**What the task asks:** From the listing below, extract every line in which the word "medication" appears.
Source material below:
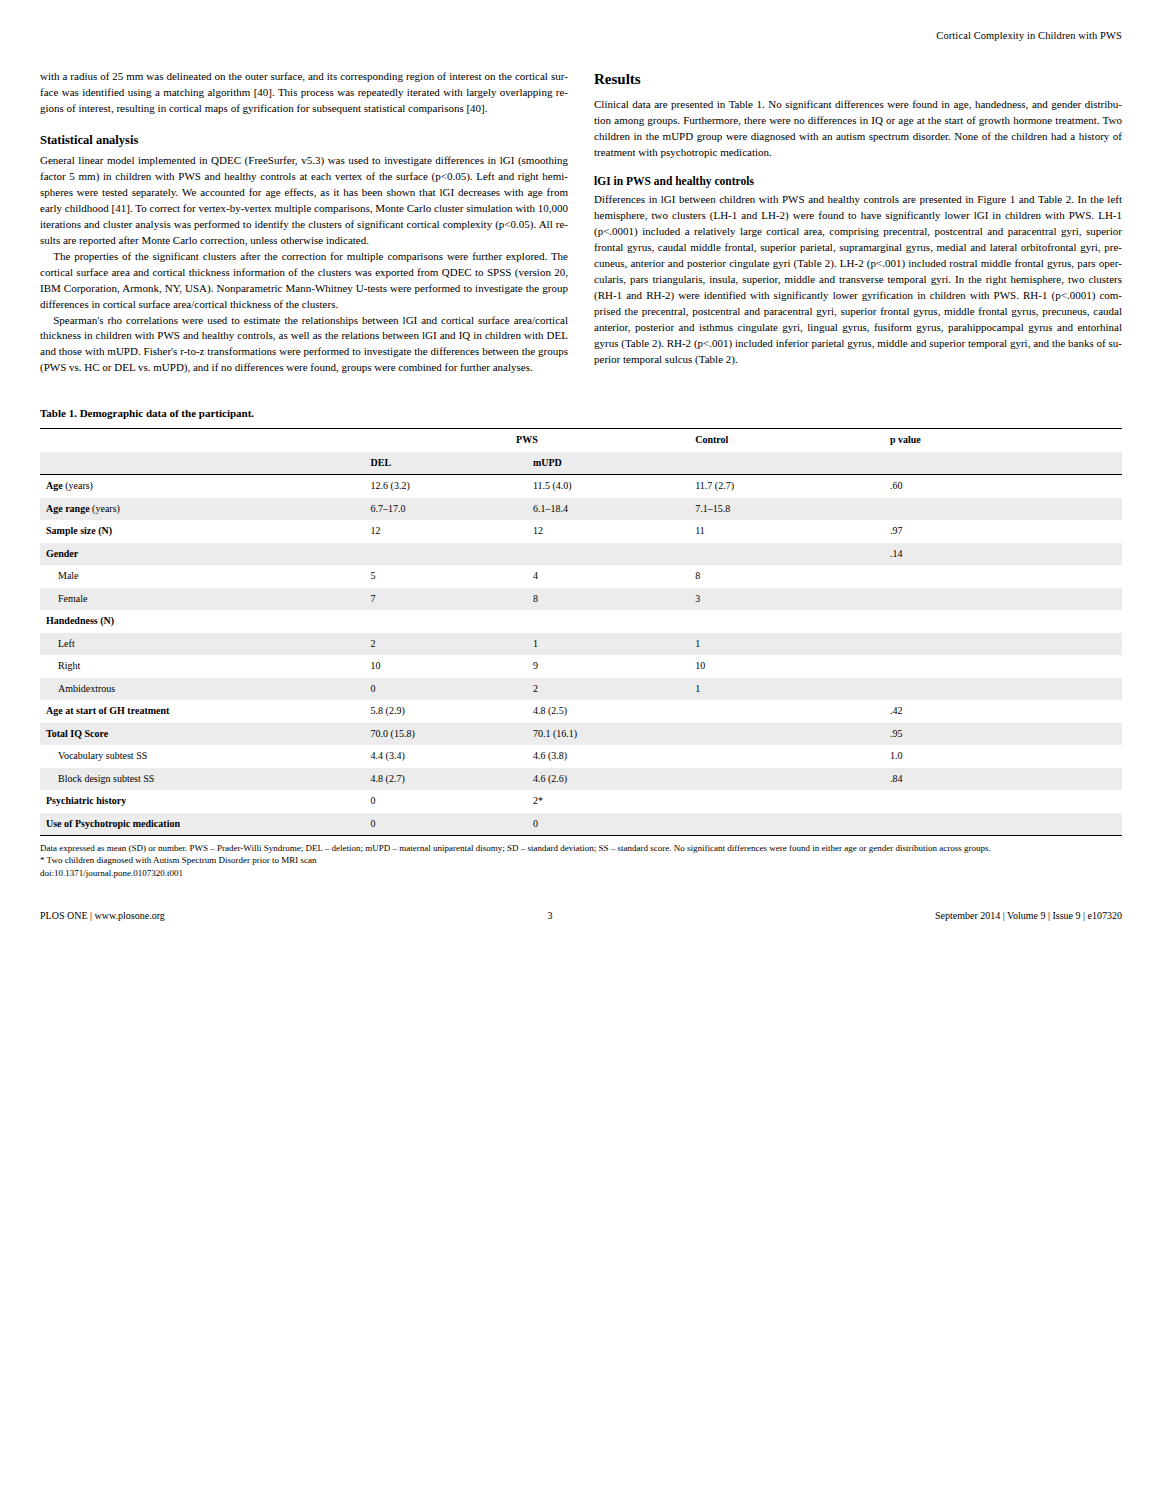Cortical Complexity in Children with PWS
with a radius of 25 mm was delineated on the outer surface, and its corresponding region of interest on the cortical surface was identified using a matching algorithm [40]. This process was repeatedly iterated with largely overlapping regions of interest, resulting in cortical maps of gyrification for subsequent statistical comparisons [40].
Statistical analysis
General linear model implemented in QDEC (FreeSurfer, v5.3) was used to investigate differences in lGI (smoothing factor 5 mm) in children with PWS and healthy controls at each vertex of the surface (p<0.05). Left and right hemispheres were tested separately. We accounted for age effects, as it has been shown that lGI decreases with age from early childhood [41]. To correct for vertex-by-vertex multiple comparisons, Monte Carlo cluster simulation with 10,000 iterations and cluster analysis was performed to identify the clusters of significant cortical complexity (p<0.05). All results are reported after Monte Carlo correction, unless otherwise indicated.
The properties of the significant clusters after the correction for multiple comparisons were further explored. The cortical surface area and cortical thickness information of the clusters was exported from QDEC to SPSS (version 20, IBM Corporation, Armonk, NY, USA). Nonparametric Mann-Whitney U-tests were performed to investigate the group differences in cortical surface area/cortical thickness of the clusters.
Spearman's rho correlations were used to estimate the relationships between lGI and cortical surface area/cortical thickness in children with PWS and healthy controls, as well as the relations between lGI and IQ in children with DEL and those with mUPD. Fisher's r-to-z transformations were performed to investigate the differences between the groups (PWS vs. HC or DEL vs. mUPD), and if no differences were found, groups were combined for further analyses.
Results
Clinical data are presented in Table 1. No significant differences were found in age, handedness, and gender distribution among groups. Furthermore, there were no differences in IQ or age at the start of growth hormone treatment. Two children in the mUPD group were diagnosed with an autism spectrum disorder. None of the children had a history of treatment with psychotropic medication.
lGI in PWS and healthy controls
Differences in lGI between children with PWS and healthy controls are presented in Figure 1 and Table 2. In the left hemisphere, two clusters (LH-1 and LH-2) were found to have significantly lower lGI in children with PWS. LH-1 (p<.0001) included a relatively large cortical area, comprising precentral, postcentral and paracentral gyri, superior frontal gyrus, caudal middle frontal, superior parietal, supramarginal gyrus, medial and lateral orbitofrontal gyri, precuneus, anterior and posterior cingulate gyri (Table 2). LH-2 (p<.001) included rostral middle frontal gyrus, pars opercularis, pars triangularis, insula, superior, middle and transverse temporal gyri. In the right hemisphere, two clusters (RH-1 and RH-2) were identified with significantly lower gyrification in children with PWS. RH-1 (p<.0001) comprised the precentral, postcentral and paracentral gyri, superior frontal gyrus, middle frontal gyrus, precuneus, caudal anterior, posterior and isthmus cingulate gyri, lingual gyrus, fusiform gyrus, parahippocampal gyrus and entorhinal gyrus (Table 2). RH-2 (p<.001) included inferior parietal gyrus, middle and superior temporal gyri, and the banks of superior temporal sulcus (Table 2).
Table 1. Demographic data of the participant.
| | PWS | Control | p value |
| --- | --- | --- | --- |
| | DEL | mUPD | | |
| Age (years) | 12.6 (3.2) | 11.5 (4.0) | 11.7 (2.7) | .60 |
| Age range (years) | 6.7–17.0 | 6.1–18.4 | 7.1–15.8 | |
| Sample size (N) | 12 | 12 | 11 | .97 |
| Gender | | | | .14 |
| Male | 5 | 4 | 8 | |
| Female | 7 | 8 | 3 | |
| Handedness (N) | | | | |
| Left | 2 | 1 | 1 | |
| Right | 10 | 9 | 10 | |
| Ambidextrous | 0 | 2 | 1 | |
| Age at start of GH treatment | 5.8 (2.9) | 4.8 (2.5) | | .42 |
| Total IQ Score | 70.0 (15.8) | 70.1 (16.1) | | .95 |
| Vocabulary subtest SS | 4.4 (3.4) | 4.6 (3.8) | | 1.0 |
| Block design subtest SS | 4.8 (2.7) | 4.6 (2.6) | | .84 |
| Psychiatric history | 0 | 2* | | |
| Use of Psychotropic medication | 0 | 0 | | |
Data expressed as mean (SD) or number. PWS – Prader-Willi Syndrome; DEL – deletion; mUPD – maternal uniparental disomy; SD – standard deviation; SS – standard score. No significant differences were found in either age or gender distribution across groups.
* Two children diagnosed with Autism Spectrum Disorder prior to MRI scan
doi:10.1371/journal.pone.0107320.t001
PLOS ONE | www.plosone.org
3
September 2014 | Volume 9 | Issue 9 | e107320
End of Source material.
**Answer to the problem:**
Clinical data are presented in Table 1. No significant differences were found in age, handedness, and gender distribution among groups. Furthermore, there were no differences in IQ or age at the start of growth hormone treatment. Two children in the mUPD group were diagnosed with an autism spectrum disorder. None of the children had a history of treatment with psychotropic medication.
| Use of Psychotropic medication | 0 | 0 | | |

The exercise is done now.